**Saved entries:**
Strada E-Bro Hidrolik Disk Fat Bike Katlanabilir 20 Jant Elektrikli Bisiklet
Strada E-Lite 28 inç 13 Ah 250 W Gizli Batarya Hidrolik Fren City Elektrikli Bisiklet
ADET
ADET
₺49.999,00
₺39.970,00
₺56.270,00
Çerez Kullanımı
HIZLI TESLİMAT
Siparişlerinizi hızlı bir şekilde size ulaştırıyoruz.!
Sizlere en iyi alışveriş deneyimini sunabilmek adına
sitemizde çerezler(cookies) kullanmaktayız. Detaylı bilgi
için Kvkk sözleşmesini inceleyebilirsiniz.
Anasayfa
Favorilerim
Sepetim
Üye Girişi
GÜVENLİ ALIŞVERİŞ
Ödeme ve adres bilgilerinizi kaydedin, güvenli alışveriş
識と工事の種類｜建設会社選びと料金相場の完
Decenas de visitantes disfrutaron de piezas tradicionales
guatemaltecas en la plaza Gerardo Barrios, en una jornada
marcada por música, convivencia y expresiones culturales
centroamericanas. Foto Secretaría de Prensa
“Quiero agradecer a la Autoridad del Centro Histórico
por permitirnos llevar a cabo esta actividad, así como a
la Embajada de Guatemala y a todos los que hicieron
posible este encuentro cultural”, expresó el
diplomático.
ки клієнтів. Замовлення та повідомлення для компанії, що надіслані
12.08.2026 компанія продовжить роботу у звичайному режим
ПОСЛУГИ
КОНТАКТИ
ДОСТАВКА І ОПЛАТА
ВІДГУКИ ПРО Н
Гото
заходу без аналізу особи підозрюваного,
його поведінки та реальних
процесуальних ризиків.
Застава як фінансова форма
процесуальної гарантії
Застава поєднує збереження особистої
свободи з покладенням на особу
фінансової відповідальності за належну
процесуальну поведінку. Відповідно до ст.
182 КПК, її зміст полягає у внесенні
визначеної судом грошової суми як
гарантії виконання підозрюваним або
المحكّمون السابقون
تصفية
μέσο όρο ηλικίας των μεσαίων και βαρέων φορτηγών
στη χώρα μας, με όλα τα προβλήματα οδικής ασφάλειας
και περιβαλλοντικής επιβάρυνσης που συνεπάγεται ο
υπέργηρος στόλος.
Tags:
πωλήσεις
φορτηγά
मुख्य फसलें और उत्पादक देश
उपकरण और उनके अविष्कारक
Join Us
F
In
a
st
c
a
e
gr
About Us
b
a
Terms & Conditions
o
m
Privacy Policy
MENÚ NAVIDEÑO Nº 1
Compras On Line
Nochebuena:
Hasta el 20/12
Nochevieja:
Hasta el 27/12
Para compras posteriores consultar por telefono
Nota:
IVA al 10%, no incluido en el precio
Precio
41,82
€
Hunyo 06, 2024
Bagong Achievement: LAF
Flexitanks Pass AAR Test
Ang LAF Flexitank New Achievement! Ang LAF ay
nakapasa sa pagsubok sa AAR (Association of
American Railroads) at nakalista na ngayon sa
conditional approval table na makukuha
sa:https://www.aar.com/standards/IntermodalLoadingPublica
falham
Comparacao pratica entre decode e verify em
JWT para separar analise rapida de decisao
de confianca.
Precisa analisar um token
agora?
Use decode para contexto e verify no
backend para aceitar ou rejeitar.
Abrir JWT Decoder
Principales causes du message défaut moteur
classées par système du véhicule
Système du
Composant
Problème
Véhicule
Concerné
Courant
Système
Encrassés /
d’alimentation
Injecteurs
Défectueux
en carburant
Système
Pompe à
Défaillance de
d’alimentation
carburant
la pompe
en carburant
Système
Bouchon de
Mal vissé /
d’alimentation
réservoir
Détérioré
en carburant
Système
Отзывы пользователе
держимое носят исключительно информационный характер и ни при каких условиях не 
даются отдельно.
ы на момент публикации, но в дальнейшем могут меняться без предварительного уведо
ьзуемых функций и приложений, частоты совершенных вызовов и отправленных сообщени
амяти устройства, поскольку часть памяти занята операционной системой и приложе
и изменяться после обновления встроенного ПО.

**INSTRUCTION:** Here the goal is to repeat each entry exactly.

**YOUR SOLUTION:**
Strada E-Bro Hidrolik Disk Fat Bike Katlanabilir 20 Jant Elektrikli Bisiklet
Strada E-Lite 28 inç 13 Ah 250 W Gizli Batarya Hidrolik Fren City Elektrikli Bisiklet
ADET
ADET
₺49.999,00
₺39.970,00
₺56.270,00
Çerez Kullanımı
HIZLI TESLİMAT
Siparişlerinizi hızlı bir şekilde size ulaştırıyoruz.!
Sizlere en iyi alışveriş deneyimini sunabilmek adına
sitemizde çerezler(cookies) kullanmaktayız. Detaylı bilgi
için Kvkk sözleşmesini inceleyebilirsiniz.
Anasayfa
Favorilerim
Sepetim
Üye Girişi
GÜVENLİ ALIŞVERİŞ
Ödeme ve adres bilgilerinizi kaydedin, güvenli alışveriş
識と工事の種類｜建設会社選びと料金相場の完
Decenas de visitantes disfrutaron de piezas tradicionales
guatemaltecas en la plaza Gerardo Barrios, en una jornada
marcada por música, convivencia y expresiones culturales
centroamericanas. Foto Secretaría de Prensa
“Quiero agradecer a la Autoridad del Centro Histórico
por permitirnos llevar a cabo esta actividad, así como a
la Embajada de Guatemala y a todos los que hicieron
posible este encuentro cultural”, expresó el
diplomático.
ки клієнтів. Замовлення та повідомлення для компанії, що надіслані
12.08.2026 компанія продовжить роботу у звичайному режим
ПОСЛУГИ
КОНТАКТИ
ДОСТАВКА І ОПЛАТА
ВІДГУКИ ПРО Н
Гото
заходу без аналізу особи підозрюваного,
його поведінки та реальних
процесуальних ризиків.
Застава як фінансова форма
процесуальної гарантії
Застава поєднує збереження особистої
свободи з покладенням на особу
фінансової відповідальності за належну
процесуальну поведінку. Відповідно до ст.
182 КПК, її зміст полягає у внесенні
визначеної судом грошової суми як
гарантії виконання підозрюваним або
المحكّمون السابقون
تصفية
μέσο όρο ηλικίας των μεσαίων και βαρέων φορτηγών
στη χώρα μας, με όλα τα προβλήματα οδικής ασφάλειας
και περιβαλλοντικής επιβάρυνσης που συνεπάγεται ο
υπέργηρος στόλος.
Tags:
πωλήσεις
φορτηγά
मुख्य फसलें और उत्पादक देश
उपकरण और उनके अविष्कारक
Join Us
F
In
a
st
c
a
e
gr
About Us
b
a
Terms & Conditions
o
m
Privacy Policy
MENÚ NAVIDEÑO Nº 1
Compras On Line
Nochebuena:
Hasta el 20/12
Nochevieja:
Hasta el 27/12
Para compras posteriores consultar por telefono
Nota:
IVA al 10%, no incluido en el precio
Precio
41,82
€
Hunyo 06, 2024
Bagong Achievement: LAF
Flexitanks Pass AAR Test
Ang LAF Flexitank New Achievement! Ang LAF ay
nakapasa sa pagsubok sa AAR (Association of
American Railroads) at nakalista na ngayon sa
conditional approval table na makukuha
sa:https://www.aar.com/standards/IntermodalLoadingPublica
falham
Comparacao pratica entre decode e verify em
JWT para separar analise rapida de decisao
de confianca.
Precisa analisar um token
agora?
Use decode para contexto e verify no
backend para aceitar ou rejeitar.
Abrir JWT Decoder
Principales causes du message défaut moteur
classées par système du véhicule
Système du
Composant
Problème
Véhicule
Concerné
Courant
Système
Encrassés /
d’alimentation
Injecteurs
Défectueux
en carburant
Système
Pompe à
Défaillance de
d’alimentation
carburant
la pompe
en carburant
Système
Bouchon de
Mal vissé /
d’alimentation
réservoir
Détérioré
en carburant
Système
Отзывы пользователе
держимое носят исключительно информационный характер и ни при каких условиях не 
даются отдельно.
ы на момент публикации, но в дальнейшем могут меняться без предварительного уведо
ьзуемых функций и приложений, частоты совершенных вызовов и отправленных сообщени
амяти устройства, поскольку часть памяти занята операционной системой и приложе
и изменяться после обновления встроенного ПО.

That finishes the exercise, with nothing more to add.